Metal Gear Solid 3 is set in the 60's, with the main character, Naked Snake, or Jack, performing a HALO (High Altitude, Low Opening) jump in order to stealthily infiltrate the jungle. Snake's mission is to save Nikolai Stepanovich Sokolov, who is a Soviet Scientist, to help him defect to the west. Soon, the story becomes more than some rescue mission, as things don't go Snake's way. He has to fight someone he once trusted, and do whatever it is he can to stop the enemy from reaching their goal. One negative thing about the story is that the members of Cobra Unit, such as The Pain or The Fear, don't have any story behind them, as to why they do the things they do. The only thing they do is follow The Boss, doing whatever it is she wants them to do. One of the best parts of this story is the fact that Ocelot is in here! If you played the previous games in the series, you'd know that this guy is just plain cool. In fact, he's miles better in this game than in others. He is a character that will get you more interested in the game as you progress.

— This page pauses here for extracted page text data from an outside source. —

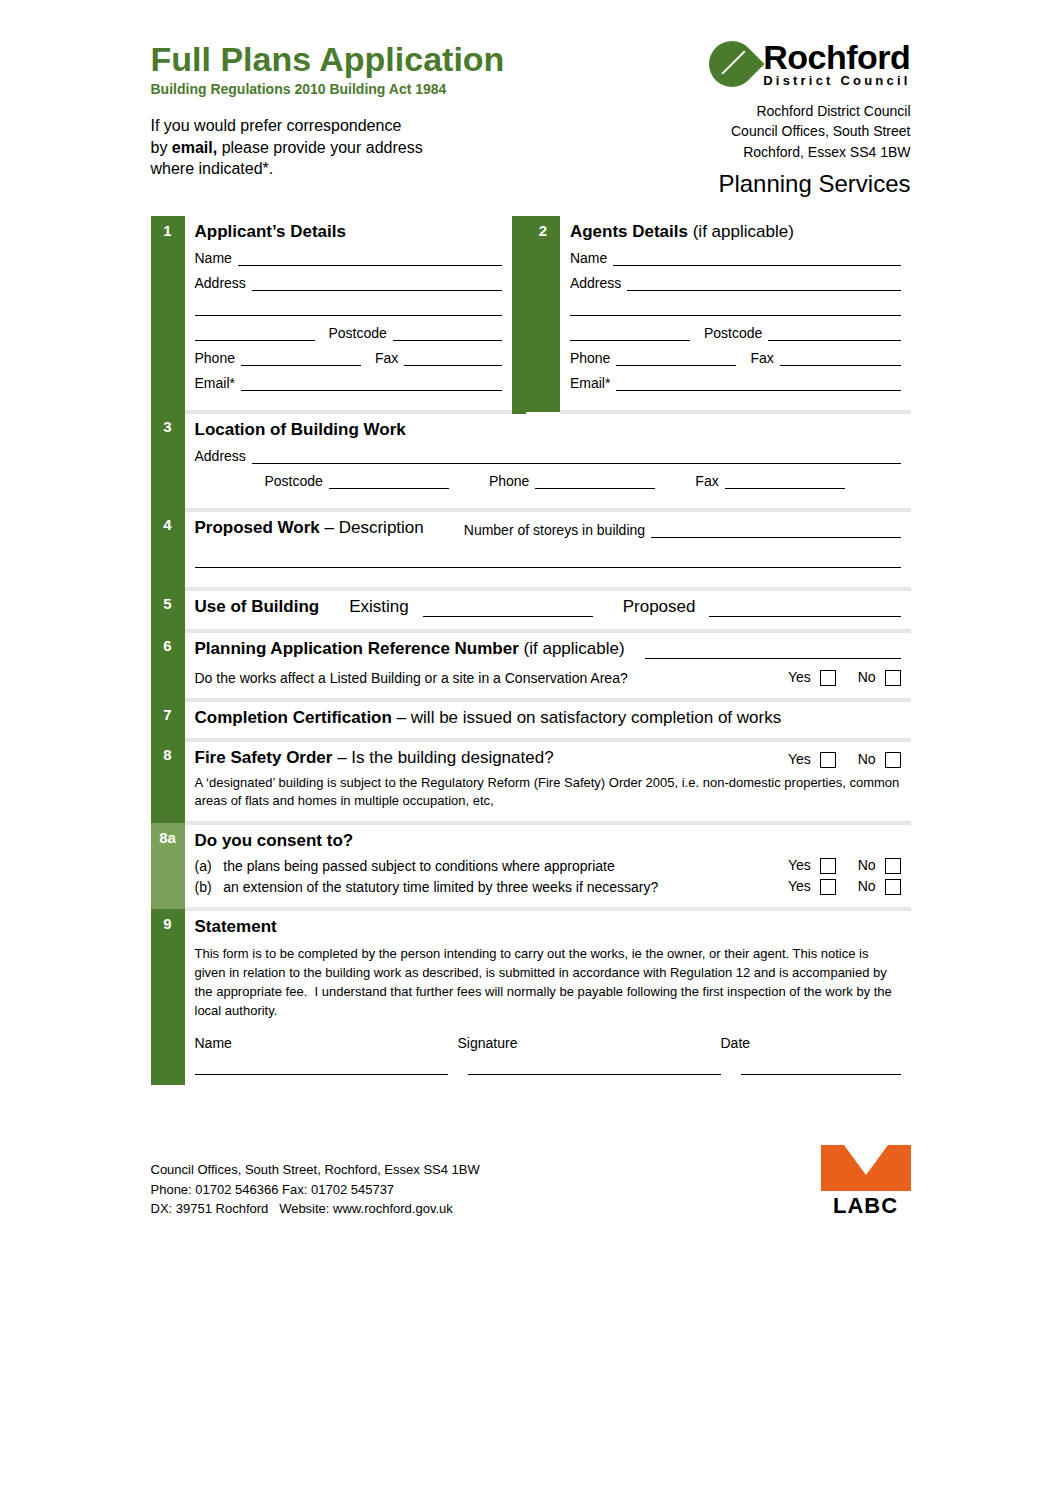Full Plans Application
Building Regulations 2010 Building Act 1984
If you would prefer correspondence
by email, please provide your address
where indicated*.
Rochford
District Council
Rochford District Council
Council Offices, South Street
Rochford, Essex SS4 1BW
Planning Services
| 1 | Applicant’s Details Name Address Postcode Phone Fax Email* | 2 | Agents Details (if applicable) Name Address Postcode Phone Fax Email* |
| 3 | Location of Building Work Address Postcode Phone Fax |
| 4 | Proposed Work – Description Number of storeys in building |
| 5 | Use of Building Existing Proposed |
| 6 | Planning Application Reference Number (if applicable) Do the works affect a Listed Building or a site in a Conservation Area? Yes No |
| 7 | Completion Certification – will be issued on satisfactory completion of works |
| 8 | Fire Safety Order – Is the building designated? Yes No A ‘designated’ building is subject to the Regulatory Reform (Fire Safety) Order 2005, i.e. non-domestic properties, common areas of flats and homes in multiple occupation, etc, |
| 8a | Do you consent to? (a) the plans being passed subject to conditions where appropriate Yes No (b) an extension of the statutory time limited by three weeks if necessary? Yes No |
| 9 | Statement This form is to be completed by the person intending to carry out the works, ie the owner, or their agent. This notice is given in relation to the building work as described, is submitted in accordance with Regulation 12 and is accompanied by the appropriate fee. I understand that further fees will normally be payable following the first inspection of the work by the local authority. Name Signature Date |
Council Offices, South Street, Rochford, Essex SS4 1BW
Phone: 01702 546366 Fax: 01702 545737
DX: 39751 Rochford Website: www.rochford.gov.uk
LABC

Let me start off by saying this one of the most beautiful game I have seen in my life. The characters are so rich in detail, the bosses in the game are so creative and cool in design that you wonder how anyone could have come up with something as great as the Cobra Unit. The entire game is filled with little details that make you feel like the game is alive. Things like how the grass moves, how the snakes move around just right. Vultures will come over to dead enemy soldiers peck at them. The water effects are amazing, as shooting bullets into the drink will make awesome splashing sounds. Moving through the jungle, you will hear sounds in the distance, such as birds high in the trees, snakes hissing around you. All of the weapons sound like they actually do in the real world. The M37 Shotgun is true to its real life counterpart, as is the AK-47. The suppressor on your weapons will also lose it's effectiveness after a certain number of shots. So it's cool that you have to watch when the suppressor becomes worthless, or else you'll make more noise than necessary.

Replay Value
This game has a long lasting appeal, and that's just with the regular game itself. The game is very challenging, so the different difficulty levels will definitely keep you busy. Within the game, there are countless little secrets, easter eggs, and other little things you never noticed the first time through. Like being to go through the game and shooting these little frogs called Kerotans. This is a great bit of replay value that will make the game fun to try and find them. Also, you have a mini-game called Snake vs. Ape, which has you going around different areas from the main game catching monkeys. These are the same monkeys from the game Ape Escape 2. It's really fun, as you get to see the monkeys go around and mind their own business. If you get too close to them, they run around in a panic with a "!" over their head. If you manage to catch one, you will hear Snake say "gotcha!" It's quite funny. You also have other things to mess around with, such as being able download camouflage with a network adaptor onto your memory card. You never know what kind of camo will be on there.

Final Thoughts
In the end, is Metal Gear Solid 3: Snake Eater a game worth putting $50 down on? In a word: YES!! It's full of the best action and cut-scenes you'll ever see. It's quite easily one of the most gorgeous game on earth. There's an awful lot of fun to be had in this title, as you won't want to play just once. Hideo Kojima is the best in the industry, simply because of the magic he worked into this game, as well as others. Not only is this one of the greatest games of the year, but it's easily one of the best of all time. Metal Gear Solid 3: Snake Eater has more than lived up to it's hype for me, and I think that it will for you as well.